In the U.S., over half of all drug arrests are for cannabis, according to the ACLU, and from 2001-2010 nearly 90% of those were simply for possession. Even though whites and blacks use cannabis at around the same rate, blacks are almost 4 times more likely to be arrested for it. FOUR TIMES. That number can more than double depending on where you are in the country.
As I write this, countless people of color are serving prison sentences, or are barred from ever receiving federal student loans, or are struggling to find and keep a job. I was annoyed when I couldn’t get a mortgage because of my work in the cannabis industry, but that’s nothing compared to those who face life-altering consequences with no course correction in sight.
These are not new stats. In fact, they’re likely quoted by anyone who ever talks about these issues, so I’m not saying anything new here. But these points bear repeating over and over again. We must focus on inclusion now before the industry transforms into a monolith and before it becomes part of the establishment. Now is the time to make sure we are bringing marginalized communities into the fold and that they, too, can profit from an industry that has historically been used to oppress them. We must use this newfound economic power to catalyze real change.

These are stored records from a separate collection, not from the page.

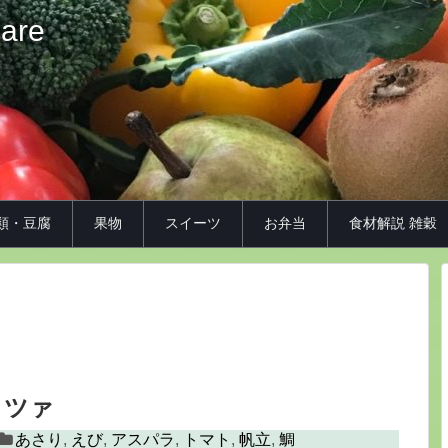
iare
類・豆腐
果物
スイーツ
お弁当
食材解説 雑穀
ッツァ
あさり
,
えび
,
アスパラ
,
トマト
,
帆立
,
鯛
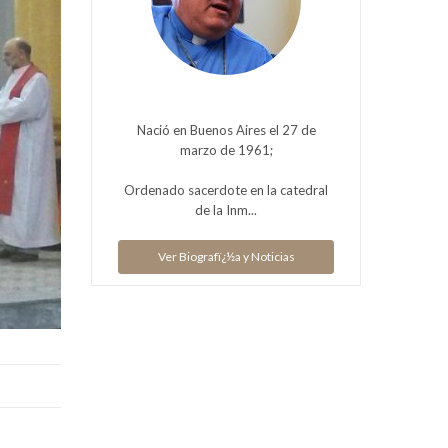
Nació en Buenos Aires el 27 de
marzo de 1961;
Ordenado sacerdote en la catedral
de la Inm...
Ver Biografï¿½a y Noticias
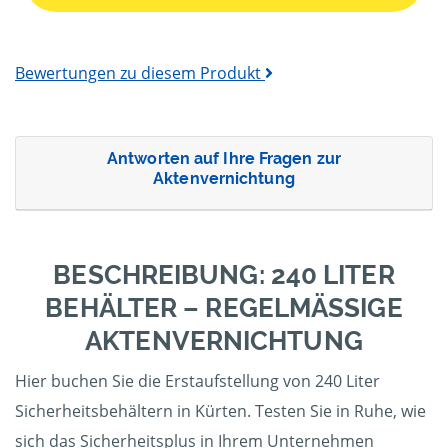
Bewertungen zu diesem Produkt
Antworten auf Ihre Fragen zur
Aktenvernichtung
BESCHREIBUNG: 240 LITER
BEHÄLTER – REGELMÄSSIGE A
KTENVERNICHTUNG
Hier buchen Sie die Erstaufstellung von 240 Liter
Sicherheitsbehältern in Kürten. Testen Sie in Ruhe, wie
sich das Sicherheitsplus in Ihrem Unternehmen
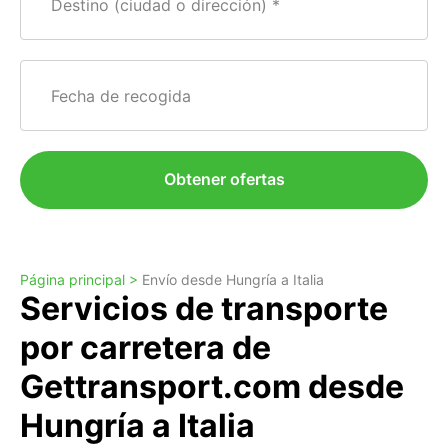
Destino (ciudad o dirección)
Fecha de recogida
Obtener ofertas
Página principal >
Envío desde Hungría a Italia
Servicios de transporte
por carretera de
Gettransport.com desde
Hungría a Italia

It’s of course incumbent on people like me, investors and operators who have a stake in the industry, to push for inclusion and ensure we aren’t reinforcing prohibitive practices of other industries, like tech. We know we must bridge the gap in hiring practices, funding, resources, etc., but sometimes “business” decisions are at odds with the “right” decision. In all honesty, I often struggle with not feeling empowered enough to make decisions that will enact the changes we absolutely need. But just because there aren’t easy fixes shouldn’t deter us from continually having these conversations. If anything, more conversations could help drive change in the right direction.
It’s also crucial that legislation reflects the de-racialization of the industry. With Proposition 64, California’s new laws rightly take steps to correct the price minority populations have had to pay for the failed drug war; the proposition allows cannabis-related offenses to be reduced, reclassified or dismissed. It’s not automatic, but it’s a start.

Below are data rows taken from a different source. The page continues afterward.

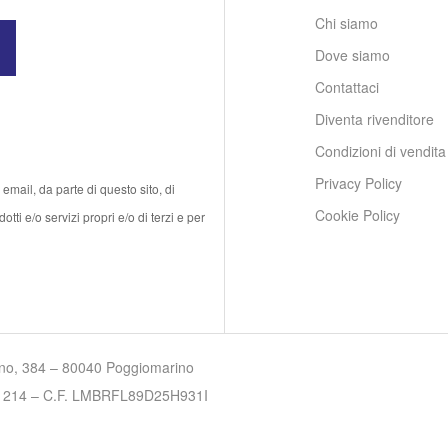
Chi siamo
Dove siamo
Contattaci
Diventa rivenditore
Condizioni di vendita
Privacy Policy
email, da parte di questo sito, di
Cookie Policy
tti e/o servizi propri e/o di terzi e per
lino, 384 – 80040 Poggiomarino
7701214 – C.F. LMBRFL89D25H931I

Cannabis is a curious product as it has the ability to both facilitate the persecution of the unprotected classes and to economically and socially empower those same populations. We can only truly harness its power for good if cannabis legislation not only ends prohibition, but rights our collective wrongs with the War on Drugs and releases communities from draconian drug laws designed to follow them around in perpetuity. As the industry further develops, it has the unique opportunity to become one that creates new norms and promotes progressive social and economic ideals while actively working to correct the not-so-silent racism that has been excused for far too long.